## RECORDS FOR THIS EXERCISE
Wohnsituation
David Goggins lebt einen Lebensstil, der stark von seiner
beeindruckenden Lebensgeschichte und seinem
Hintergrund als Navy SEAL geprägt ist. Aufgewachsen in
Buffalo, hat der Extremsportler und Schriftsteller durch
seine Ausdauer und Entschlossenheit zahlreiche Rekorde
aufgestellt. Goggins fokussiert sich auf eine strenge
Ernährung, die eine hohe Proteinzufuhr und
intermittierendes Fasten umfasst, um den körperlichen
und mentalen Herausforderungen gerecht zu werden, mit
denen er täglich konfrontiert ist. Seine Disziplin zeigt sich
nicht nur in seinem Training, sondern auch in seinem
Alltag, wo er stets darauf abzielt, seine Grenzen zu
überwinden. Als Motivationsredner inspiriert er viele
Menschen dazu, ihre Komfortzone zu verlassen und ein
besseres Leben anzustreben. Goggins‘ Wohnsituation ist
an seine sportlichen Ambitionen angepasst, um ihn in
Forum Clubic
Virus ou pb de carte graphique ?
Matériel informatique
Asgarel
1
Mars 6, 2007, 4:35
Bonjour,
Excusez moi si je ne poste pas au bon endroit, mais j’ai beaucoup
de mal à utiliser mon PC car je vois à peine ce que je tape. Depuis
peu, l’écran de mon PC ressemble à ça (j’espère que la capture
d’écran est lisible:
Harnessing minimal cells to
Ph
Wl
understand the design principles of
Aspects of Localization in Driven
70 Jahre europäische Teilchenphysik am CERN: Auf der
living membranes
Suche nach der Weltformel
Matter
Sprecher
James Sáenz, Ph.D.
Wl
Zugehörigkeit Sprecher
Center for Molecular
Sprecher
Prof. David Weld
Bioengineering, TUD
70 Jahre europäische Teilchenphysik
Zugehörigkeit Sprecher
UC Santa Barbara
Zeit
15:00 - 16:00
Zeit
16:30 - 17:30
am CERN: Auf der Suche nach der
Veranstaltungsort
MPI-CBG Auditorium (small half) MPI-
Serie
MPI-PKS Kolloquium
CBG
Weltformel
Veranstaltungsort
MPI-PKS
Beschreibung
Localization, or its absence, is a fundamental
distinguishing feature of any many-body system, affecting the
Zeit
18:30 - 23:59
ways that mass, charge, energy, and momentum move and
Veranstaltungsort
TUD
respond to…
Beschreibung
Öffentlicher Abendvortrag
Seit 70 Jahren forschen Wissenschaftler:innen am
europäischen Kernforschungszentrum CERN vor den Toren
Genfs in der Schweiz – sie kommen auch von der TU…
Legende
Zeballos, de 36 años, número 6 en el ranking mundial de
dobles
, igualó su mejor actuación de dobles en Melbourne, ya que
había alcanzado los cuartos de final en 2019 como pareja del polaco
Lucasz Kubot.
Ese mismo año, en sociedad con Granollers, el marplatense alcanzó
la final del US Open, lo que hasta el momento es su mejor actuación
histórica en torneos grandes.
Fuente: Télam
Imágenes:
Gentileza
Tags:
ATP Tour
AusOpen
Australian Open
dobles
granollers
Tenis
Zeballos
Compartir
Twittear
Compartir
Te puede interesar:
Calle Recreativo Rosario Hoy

## TO DO
Would you write out all the records exactly as they read?

## ANSWER TO THE PROBLEM
Wohnsituation
David Goggins lebt einen Lebensstil, der stark von seiner
beeindruckenden Lebensgeschichte und seinem
Hintergrund als Navy SEAL geprägt ist. Aufgewachsen in
Buffalo, hat der Extremsportler und Schriftsteller durch
seine Ausdauer und Entschlossenheit zahlreiche Rekorde
aufgestellt. Goggins fokussiert sich auf eine strenge
Ernährung, die eine hohe Proteinzufuhr und
intermittierendes Fasten umfasst, um den körperlichen
und mentalen Herausforderungen gerecht zu werden, mit
denen er täglich konfrontiert ist. Seine Disziplin zeigt sich
nicht nur in seinem Training, sondern auch in seinem
Alltag, wo er stets darauf abzielt, seine Grenzen zu
überwinden. Als Motivationsredner inspiriert er viele
Menschen dazu, ihre Komfortzone zu verlassen und ein
besseres Leben anzustreben. Goggins‘ Wohnsituation ist
an seine sportlichen Ambitionen angepasst, um ihn in
Forum Clubic
Virus ou pb de carte graphique ?
Matériel informatique
Asgarel
1
Mars 6, 2007, 4:35
Bonjour,
Excusez moi si je ne poste pas au bon endroit, mais j’ai beaucoup
de mal à utiliser mon PC car je vois à peine ce que je tape. Depuis
peu, l’écran de mon PC ressemble à ça (j’espère que la capture
d’écran est lisible:
Harnessing minimal cells to
Ph
Wl
understand the design principles of
Aspects of Localization in Driven
70 Jahre europäische Teilchenphysik am CERN: Auf der
living membranes
Suche nach der Weltformel
Matter
Sprecher
James Sáenz, Ph.D.
Wl
Zugehörigkeit Sprecher
Center for Molecular
Sprecher
Prof. David Weld
Bioengineering, TUD
70 Jahre europäische Teilchenphysik
Zugehörigkeit Sprecher
UC Santa Barbara
Zeit
15:00 - 16:00
Zeit
16:30 - 17:30
am CERN: Auf der Suche nach der
Veranstaltungsort
MPI-CBG Auditorium (small half) MPI-
Serie
MPI-PKS Kolloquium
CBG
Weltformel
Veranstaltungsort
MPI-PKS
Beschreibung
Localization, or its absence, is a fundamental
distinguishing feature of any many-body system, affecting the
Zeit
18:30 - 23:59
ways that mass, charge, energy, and momentum move and
Veranstaltungsort
TUD
respond to…
Beschreibung
Öffentlicher Abendvortrag
Seit 70 Jahren forschen Wissenschaftler:innen am
europäischen Kernforschungszentrum CERN vor den Toren
Genfs in der Schweiz – sie kommen auch von der TU…
Legende
Zeballos, de 36 años, número 6 en el ranking mundial de
dobles
, igualó su mejor actuación de dobles en Melbourne, ya que
había alcanzado los cuartos de final en 2019 como pareja del polaco
Lucasz Kubot.
Ese mismo año, en sociedad con Granollers, el marplatense alcanzó
la final del US Open, lo que hasta el momento es su mejor actuación
histórica en torneos grandes.
Fuente: Télam
Imágenes:
Gentileza
Tags:
ATP Tour
AusOpen
Australian Open
dobles
granollers
Tenis
Zeballos
Compartir
Twittear
Compartir
Te puede interesar:
Calle Recreativo Rosario Hoy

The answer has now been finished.